▶ _Job_:
Look through the entries below, please, and copy every line with the word "Merhaba".

▶ _Dataset extract_:
━━━━━━━━━━

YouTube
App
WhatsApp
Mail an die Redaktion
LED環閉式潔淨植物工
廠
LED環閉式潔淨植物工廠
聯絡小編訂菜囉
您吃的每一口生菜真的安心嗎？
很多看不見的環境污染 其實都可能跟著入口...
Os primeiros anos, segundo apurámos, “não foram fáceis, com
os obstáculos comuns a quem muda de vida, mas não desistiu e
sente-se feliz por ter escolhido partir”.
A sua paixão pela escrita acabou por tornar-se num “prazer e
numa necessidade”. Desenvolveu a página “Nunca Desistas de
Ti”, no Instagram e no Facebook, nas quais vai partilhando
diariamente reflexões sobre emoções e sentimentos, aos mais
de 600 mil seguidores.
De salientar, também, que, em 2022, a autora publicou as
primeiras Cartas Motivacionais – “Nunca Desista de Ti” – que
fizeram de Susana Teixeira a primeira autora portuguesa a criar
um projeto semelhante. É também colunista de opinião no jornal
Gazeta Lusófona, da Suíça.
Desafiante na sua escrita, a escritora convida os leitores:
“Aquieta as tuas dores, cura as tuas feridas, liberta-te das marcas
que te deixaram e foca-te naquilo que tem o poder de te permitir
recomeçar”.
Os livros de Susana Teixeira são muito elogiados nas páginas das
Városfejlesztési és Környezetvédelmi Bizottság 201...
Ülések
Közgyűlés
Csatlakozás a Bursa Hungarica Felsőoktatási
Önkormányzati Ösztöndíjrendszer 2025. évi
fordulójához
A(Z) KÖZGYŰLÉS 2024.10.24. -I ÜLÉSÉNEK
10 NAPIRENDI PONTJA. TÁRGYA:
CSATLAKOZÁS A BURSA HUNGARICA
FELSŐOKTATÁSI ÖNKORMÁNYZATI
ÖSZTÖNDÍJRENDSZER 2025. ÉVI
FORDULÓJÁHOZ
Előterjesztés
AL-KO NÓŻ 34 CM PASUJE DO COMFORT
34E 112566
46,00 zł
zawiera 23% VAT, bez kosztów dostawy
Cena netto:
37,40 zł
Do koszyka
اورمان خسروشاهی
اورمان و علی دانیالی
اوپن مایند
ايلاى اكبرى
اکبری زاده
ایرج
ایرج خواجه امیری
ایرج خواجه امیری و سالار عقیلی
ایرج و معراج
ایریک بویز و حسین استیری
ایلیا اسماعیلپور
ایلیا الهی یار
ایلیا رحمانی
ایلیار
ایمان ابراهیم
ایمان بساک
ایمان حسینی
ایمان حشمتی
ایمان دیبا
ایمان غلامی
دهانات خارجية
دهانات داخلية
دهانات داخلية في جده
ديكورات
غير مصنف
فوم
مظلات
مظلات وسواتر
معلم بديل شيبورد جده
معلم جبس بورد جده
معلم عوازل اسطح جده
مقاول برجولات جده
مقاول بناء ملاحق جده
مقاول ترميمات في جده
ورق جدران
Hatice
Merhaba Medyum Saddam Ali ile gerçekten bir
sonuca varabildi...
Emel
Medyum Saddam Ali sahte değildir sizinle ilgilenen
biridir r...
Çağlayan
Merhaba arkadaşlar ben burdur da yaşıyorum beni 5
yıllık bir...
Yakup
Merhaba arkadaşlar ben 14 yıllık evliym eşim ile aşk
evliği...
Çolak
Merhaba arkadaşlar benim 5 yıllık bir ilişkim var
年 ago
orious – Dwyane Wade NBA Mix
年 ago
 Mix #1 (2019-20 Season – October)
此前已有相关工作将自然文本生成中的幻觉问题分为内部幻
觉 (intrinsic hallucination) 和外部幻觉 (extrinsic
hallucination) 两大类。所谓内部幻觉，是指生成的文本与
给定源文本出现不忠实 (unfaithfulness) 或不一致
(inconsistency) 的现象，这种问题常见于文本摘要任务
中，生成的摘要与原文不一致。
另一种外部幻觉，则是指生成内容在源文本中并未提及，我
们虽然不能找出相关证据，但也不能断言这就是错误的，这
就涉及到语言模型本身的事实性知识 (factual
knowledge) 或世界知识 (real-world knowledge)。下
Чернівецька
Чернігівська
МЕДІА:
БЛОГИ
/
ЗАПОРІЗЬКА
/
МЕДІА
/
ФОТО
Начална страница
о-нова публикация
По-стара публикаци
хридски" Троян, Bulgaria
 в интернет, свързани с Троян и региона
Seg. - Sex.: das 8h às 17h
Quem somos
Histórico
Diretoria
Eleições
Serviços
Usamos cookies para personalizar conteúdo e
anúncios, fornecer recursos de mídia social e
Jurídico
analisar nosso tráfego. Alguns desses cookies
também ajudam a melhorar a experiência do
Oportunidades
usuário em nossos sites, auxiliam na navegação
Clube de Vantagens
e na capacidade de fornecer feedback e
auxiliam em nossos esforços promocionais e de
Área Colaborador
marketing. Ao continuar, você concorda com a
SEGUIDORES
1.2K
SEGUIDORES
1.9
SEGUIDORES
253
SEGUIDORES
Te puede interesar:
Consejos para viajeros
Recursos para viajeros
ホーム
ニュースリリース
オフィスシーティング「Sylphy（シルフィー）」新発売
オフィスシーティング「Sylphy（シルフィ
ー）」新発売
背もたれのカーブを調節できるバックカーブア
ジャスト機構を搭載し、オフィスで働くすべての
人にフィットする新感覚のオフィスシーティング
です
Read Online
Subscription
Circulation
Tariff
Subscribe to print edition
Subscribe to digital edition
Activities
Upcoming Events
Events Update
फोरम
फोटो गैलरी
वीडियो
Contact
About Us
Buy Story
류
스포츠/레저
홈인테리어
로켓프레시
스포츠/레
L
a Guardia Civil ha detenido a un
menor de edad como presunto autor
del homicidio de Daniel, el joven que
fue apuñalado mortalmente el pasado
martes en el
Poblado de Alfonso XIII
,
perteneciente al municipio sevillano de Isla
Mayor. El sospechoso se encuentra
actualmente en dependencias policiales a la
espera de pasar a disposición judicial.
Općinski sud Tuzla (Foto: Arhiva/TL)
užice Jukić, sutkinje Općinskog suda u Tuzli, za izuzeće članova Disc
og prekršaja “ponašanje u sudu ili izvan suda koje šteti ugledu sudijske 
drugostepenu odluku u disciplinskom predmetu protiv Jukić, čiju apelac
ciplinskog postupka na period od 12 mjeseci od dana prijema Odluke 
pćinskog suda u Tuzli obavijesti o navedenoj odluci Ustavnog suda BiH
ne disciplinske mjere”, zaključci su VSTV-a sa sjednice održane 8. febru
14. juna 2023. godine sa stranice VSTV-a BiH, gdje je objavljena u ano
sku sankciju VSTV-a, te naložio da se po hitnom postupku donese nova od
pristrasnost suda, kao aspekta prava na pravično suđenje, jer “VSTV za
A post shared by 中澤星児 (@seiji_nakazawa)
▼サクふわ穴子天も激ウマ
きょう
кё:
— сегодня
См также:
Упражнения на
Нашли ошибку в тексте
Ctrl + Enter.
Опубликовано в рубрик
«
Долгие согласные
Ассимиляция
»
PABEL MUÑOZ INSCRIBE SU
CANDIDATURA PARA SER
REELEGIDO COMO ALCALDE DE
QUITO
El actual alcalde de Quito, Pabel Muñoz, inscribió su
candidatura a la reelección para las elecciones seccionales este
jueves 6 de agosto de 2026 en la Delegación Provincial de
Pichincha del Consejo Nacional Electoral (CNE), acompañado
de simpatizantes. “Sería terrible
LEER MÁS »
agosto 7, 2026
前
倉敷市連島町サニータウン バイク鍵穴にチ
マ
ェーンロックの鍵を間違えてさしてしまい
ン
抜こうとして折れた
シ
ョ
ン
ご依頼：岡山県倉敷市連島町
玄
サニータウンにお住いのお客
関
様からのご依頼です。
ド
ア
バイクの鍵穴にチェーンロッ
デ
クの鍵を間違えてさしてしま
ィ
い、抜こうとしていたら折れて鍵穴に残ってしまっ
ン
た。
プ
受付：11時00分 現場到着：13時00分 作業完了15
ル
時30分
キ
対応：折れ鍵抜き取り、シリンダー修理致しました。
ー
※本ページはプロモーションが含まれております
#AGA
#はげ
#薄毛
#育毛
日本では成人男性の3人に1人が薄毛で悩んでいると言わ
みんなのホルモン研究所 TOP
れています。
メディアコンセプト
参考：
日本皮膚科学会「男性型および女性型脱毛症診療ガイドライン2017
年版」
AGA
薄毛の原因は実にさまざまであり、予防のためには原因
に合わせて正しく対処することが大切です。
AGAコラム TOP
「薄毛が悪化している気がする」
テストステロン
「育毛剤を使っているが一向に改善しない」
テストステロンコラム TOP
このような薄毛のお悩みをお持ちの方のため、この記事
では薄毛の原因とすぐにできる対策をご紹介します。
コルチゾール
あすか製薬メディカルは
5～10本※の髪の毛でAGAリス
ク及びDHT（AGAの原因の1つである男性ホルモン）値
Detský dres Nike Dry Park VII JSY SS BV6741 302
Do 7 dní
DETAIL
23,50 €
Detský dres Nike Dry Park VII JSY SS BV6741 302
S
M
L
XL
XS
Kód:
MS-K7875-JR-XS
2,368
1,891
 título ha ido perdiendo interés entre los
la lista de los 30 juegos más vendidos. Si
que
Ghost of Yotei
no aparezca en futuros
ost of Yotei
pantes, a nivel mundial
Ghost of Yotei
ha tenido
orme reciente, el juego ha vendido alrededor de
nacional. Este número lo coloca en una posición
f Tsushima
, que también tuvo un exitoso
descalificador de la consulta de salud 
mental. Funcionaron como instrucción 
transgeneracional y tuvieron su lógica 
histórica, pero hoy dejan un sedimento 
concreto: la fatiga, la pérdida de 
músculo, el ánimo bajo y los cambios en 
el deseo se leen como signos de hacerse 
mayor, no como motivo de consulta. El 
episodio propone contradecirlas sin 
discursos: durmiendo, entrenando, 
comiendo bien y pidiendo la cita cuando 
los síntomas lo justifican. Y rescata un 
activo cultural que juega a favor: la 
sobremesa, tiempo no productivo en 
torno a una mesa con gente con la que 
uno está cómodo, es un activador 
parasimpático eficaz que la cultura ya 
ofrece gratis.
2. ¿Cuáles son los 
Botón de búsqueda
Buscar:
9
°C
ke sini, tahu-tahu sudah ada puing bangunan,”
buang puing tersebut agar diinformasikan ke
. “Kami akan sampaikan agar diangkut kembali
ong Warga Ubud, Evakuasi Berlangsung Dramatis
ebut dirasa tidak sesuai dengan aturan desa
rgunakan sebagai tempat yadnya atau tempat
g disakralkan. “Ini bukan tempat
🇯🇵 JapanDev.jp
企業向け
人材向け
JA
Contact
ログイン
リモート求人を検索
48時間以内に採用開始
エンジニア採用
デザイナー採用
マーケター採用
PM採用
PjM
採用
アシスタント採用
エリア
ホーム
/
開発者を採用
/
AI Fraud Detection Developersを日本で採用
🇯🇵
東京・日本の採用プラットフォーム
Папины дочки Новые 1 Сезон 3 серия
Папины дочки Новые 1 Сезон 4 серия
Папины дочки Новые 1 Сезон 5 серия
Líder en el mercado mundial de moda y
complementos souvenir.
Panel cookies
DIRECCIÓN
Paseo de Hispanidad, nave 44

━━━━━━━━━━

▶ _Exercise result_:
Merhaba Medyum Saddam Ali ile gerçekten bir
Merhaba arkadaşlar ben burdur da yaşıyorum beni 5
Merhaba arkadaşlar ben 14 yıllık evliym eşim ile aşk
Merhaba arkadaşlar benim 5 yıllık bir ilişkim var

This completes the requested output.